A polygraph (popularly referred to as a lie detector) is an instrument that measures and records physiological changes in blood pressure, pulse, respiration, and skin conductivity while the subject answers a series of questions, in the belief that deceptive answers will produce physiological responses that can be differentiated from those associated with non-deceptive answers.
Polygraph testing can be successfully employed
- To verify the statements of victims
- To establish the credibility of witnesses
- To evaluate the truthfulness of suspects and to help exonerate the innocent who is surrounded by circumstantial or uncorroborated evidence.
- To hire and select potential employees (pre-employment screening)

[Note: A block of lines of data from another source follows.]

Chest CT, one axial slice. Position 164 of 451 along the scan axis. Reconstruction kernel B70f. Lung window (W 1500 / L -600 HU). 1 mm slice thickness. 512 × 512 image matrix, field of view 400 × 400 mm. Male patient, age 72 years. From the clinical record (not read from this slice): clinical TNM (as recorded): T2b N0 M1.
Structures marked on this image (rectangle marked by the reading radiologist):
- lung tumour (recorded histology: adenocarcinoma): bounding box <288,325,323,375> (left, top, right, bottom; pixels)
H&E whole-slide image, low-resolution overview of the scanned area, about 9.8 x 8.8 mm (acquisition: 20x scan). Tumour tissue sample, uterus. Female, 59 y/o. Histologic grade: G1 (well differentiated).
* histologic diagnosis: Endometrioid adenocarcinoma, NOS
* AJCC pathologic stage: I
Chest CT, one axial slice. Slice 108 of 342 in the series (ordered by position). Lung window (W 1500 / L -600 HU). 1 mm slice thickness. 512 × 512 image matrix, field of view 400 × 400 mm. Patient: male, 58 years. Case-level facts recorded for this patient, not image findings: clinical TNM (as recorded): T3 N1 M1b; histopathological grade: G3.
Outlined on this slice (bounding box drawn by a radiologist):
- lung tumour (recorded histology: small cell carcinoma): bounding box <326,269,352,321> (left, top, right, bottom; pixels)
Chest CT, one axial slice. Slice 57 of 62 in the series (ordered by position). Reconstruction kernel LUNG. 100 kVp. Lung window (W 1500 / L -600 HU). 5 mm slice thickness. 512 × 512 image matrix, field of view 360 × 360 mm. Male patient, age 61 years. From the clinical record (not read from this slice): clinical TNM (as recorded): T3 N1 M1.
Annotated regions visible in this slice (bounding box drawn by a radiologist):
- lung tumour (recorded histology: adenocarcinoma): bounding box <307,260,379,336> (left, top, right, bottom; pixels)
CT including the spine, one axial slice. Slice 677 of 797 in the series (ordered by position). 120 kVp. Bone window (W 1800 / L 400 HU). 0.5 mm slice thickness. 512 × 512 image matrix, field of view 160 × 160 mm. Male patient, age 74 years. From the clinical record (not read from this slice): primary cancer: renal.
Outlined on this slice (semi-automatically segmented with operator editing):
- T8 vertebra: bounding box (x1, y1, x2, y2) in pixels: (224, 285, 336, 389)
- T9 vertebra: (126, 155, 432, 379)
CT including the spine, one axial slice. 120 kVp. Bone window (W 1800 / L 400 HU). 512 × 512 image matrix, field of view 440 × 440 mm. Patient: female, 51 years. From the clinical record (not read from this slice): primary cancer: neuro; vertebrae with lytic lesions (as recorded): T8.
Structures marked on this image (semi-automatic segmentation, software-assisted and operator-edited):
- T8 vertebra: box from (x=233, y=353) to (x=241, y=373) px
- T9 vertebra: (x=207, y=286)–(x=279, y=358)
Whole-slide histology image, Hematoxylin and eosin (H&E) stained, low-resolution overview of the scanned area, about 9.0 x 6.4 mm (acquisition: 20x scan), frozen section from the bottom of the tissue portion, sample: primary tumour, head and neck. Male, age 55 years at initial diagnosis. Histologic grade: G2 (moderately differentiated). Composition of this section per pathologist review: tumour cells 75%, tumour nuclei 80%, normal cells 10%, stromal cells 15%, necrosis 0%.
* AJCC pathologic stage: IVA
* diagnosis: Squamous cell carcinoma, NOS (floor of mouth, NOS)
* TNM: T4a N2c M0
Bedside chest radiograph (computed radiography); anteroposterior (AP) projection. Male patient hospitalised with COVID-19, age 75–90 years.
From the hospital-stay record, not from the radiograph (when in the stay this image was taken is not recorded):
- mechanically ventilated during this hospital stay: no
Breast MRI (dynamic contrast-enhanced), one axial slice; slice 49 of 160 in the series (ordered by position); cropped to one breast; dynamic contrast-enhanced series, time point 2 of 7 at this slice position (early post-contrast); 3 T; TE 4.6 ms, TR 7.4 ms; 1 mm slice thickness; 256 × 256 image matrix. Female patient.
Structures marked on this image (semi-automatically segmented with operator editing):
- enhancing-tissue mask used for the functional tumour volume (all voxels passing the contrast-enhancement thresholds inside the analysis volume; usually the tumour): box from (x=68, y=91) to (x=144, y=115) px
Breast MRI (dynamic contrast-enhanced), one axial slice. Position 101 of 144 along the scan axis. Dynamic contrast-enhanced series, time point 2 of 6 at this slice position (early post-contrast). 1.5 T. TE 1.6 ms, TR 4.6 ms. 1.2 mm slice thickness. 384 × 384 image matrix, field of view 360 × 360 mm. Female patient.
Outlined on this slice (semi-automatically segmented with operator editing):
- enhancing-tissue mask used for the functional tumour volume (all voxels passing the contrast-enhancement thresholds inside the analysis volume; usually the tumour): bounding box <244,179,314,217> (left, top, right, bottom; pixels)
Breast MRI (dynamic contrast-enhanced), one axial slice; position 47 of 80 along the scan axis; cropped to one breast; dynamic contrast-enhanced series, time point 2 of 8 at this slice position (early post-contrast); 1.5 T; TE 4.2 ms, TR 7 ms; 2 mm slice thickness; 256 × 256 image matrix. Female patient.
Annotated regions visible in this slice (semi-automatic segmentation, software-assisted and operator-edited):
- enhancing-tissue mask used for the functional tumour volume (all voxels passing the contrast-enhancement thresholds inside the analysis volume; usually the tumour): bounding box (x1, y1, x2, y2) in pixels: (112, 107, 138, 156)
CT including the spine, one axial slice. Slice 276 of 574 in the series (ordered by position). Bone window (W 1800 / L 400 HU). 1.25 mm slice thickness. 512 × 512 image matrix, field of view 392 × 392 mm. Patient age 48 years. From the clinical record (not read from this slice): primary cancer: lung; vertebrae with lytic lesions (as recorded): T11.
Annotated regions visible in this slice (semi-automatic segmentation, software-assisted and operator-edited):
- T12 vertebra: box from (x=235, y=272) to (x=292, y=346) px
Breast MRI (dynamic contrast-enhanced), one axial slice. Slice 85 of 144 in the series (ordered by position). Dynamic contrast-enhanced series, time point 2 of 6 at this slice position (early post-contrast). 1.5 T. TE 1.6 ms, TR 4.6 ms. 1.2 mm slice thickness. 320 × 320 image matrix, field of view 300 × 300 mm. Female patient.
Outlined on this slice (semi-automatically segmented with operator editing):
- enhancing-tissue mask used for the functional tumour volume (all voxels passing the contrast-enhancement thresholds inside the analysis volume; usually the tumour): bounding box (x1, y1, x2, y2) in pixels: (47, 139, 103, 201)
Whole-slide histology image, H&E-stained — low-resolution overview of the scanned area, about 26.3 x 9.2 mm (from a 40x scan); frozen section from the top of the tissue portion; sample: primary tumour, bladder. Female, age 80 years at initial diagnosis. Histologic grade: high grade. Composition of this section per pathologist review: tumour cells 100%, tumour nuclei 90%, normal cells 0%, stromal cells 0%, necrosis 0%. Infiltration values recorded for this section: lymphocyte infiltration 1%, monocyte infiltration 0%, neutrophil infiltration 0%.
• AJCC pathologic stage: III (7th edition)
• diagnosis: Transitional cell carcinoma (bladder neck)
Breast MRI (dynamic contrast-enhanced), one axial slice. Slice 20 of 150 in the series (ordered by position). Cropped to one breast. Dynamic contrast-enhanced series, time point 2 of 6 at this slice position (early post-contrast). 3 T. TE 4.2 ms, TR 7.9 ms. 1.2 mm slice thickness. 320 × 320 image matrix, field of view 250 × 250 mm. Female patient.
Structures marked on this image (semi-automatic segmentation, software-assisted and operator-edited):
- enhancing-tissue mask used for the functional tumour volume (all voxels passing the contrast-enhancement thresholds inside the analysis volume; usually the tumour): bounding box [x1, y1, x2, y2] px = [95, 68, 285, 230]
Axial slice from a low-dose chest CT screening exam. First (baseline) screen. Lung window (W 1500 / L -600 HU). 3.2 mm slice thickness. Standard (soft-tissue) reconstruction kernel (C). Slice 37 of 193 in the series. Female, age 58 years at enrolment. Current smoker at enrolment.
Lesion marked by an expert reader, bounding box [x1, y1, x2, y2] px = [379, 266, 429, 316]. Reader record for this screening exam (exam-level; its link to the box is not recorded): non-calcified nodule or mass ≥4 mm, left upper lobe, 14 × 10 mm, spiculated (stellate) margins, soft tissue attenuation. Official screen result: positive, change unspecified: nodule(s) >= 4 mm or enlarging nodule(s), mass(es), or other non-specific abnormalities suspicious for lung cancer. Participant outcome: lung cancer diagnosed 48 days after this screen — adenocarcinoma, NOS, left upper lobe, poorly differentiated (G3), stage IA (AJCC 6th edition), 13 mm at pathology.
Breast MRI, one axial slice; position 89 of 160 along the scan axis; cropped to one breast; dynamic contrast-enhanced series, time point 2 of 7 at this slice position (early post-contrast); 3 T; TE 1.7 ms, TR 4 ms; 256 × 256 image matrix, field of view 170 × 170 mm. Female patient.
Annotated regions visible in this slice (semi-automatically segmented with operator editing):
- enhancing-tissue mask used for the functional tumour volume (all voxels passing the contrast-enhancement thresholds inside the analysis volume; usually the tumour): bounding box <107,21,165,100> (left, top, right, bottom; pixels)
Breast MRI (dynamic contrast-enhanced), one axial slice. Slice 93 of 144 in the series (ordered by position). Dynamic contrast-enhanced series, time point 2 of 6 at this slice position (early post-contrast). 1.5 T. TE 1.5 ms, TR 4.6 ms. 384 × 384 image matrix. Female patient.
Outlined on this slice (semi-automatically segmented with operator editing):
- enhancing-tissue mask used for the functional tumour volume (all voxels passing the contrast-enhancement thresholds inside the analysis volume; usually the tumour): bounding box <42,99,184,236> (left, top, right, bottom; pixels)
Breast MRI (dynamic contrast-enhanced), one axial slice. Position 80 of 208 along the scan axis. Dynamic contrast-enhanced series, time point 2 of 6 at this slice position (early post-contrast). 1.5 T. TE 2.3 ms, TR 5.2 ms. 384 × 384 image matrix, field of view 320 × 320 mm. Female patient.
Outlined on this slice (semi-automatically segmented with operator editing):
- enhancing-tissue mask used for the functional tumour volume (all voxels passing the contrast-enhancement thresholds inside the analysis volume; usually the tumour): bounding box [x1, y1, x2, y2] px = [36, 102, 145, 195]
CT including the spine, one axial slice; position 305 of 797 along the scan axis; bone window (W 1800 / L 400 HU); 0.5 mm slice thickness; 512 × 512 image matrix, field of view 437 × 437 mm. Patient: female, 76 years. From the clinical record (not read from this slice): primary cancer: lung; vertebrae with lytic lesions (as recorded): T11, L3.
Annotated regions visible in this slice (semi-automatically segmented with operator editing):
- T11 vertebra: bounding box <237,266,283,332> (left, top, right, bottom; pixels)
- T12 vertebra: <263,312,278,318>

- For security clearance of potential employees
- For the surveillance of employees working on sensitive positions
- For the detection or deterrence of spying in military and intelligence communities
- To solve domestic disputes such as spouse cheating or infidelity
- For solving disputes over property and business matters
- By employers and companies on issues of employee theft
- To detect and deter computer and other workplace crimes like fraud, corruption, collusion with vendors/suppliers, sabotage, theft of corporate.
- Based on the studies now available, experts assess the accuracy of polygraph examinations administered by a competent examiner to be about 90%. Level of skill and experience of the examiner plays an important part in the accuracy of the examination. Comparative studies have shown that polygraph tests yield an accuracy that equals or exceeds that of many other forms of evidence.